╭──

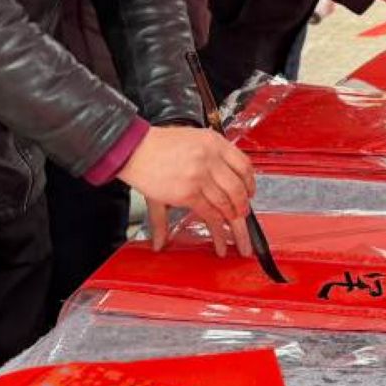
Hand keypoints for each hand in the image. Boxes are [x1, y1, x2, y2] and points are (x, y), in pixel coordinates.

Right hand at [123, 125, 255, 255]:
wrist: (136, 149)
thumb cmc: (159, 145)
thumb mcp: (190, 142)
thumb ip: (209, 160)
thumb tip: (217, 181)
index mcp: (214, 142)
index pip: (243, 164)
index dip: (250, 183)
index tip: (250, 194)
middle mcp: (211, 158)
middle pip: (238, 188)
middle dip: (244, 208)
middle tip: (245, 220)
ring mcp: (200, 176)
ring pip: (227, 205)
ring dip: (235, 226)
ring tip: (239, 240)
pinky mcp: (188, 193)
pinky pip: (210, 215)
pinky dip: (218, 232)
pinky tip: (221, 242)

╰──

Directions: Would you print the listing above in full, exactly, but with no pictures?

Output for this exercise:
Hand keypoints for each hand in the image. Boxes are [x1, y1, x2, y2] and points are (x, y), in pixel coordinates.

Right hand at [123, 125, 255, 255]:
wrist: (136, 149)
thumb cmc: (159, 145)
thumb mcp: (190, 142)
thumb ip: (209, 160)
thumb tip: (217, 181)
index mcp: (214, 142)
index pip: (243, 164)
index dip: (250, 183)
index tip: (250, 194)
middle mcp: (211, 158)
middle pip: (238, 188)
middle dip: (244, 208)
middle tip: (245, 220)
ring mcp: (200, 176)
ring pip: (227, 205)
ring dip: (235, 226)
ring tip: (239, 240)
pinky mcp: (188, 193)
pinky pip: (210, 215)
pinky dip: (218, 232)
pinky tip: (221, 242)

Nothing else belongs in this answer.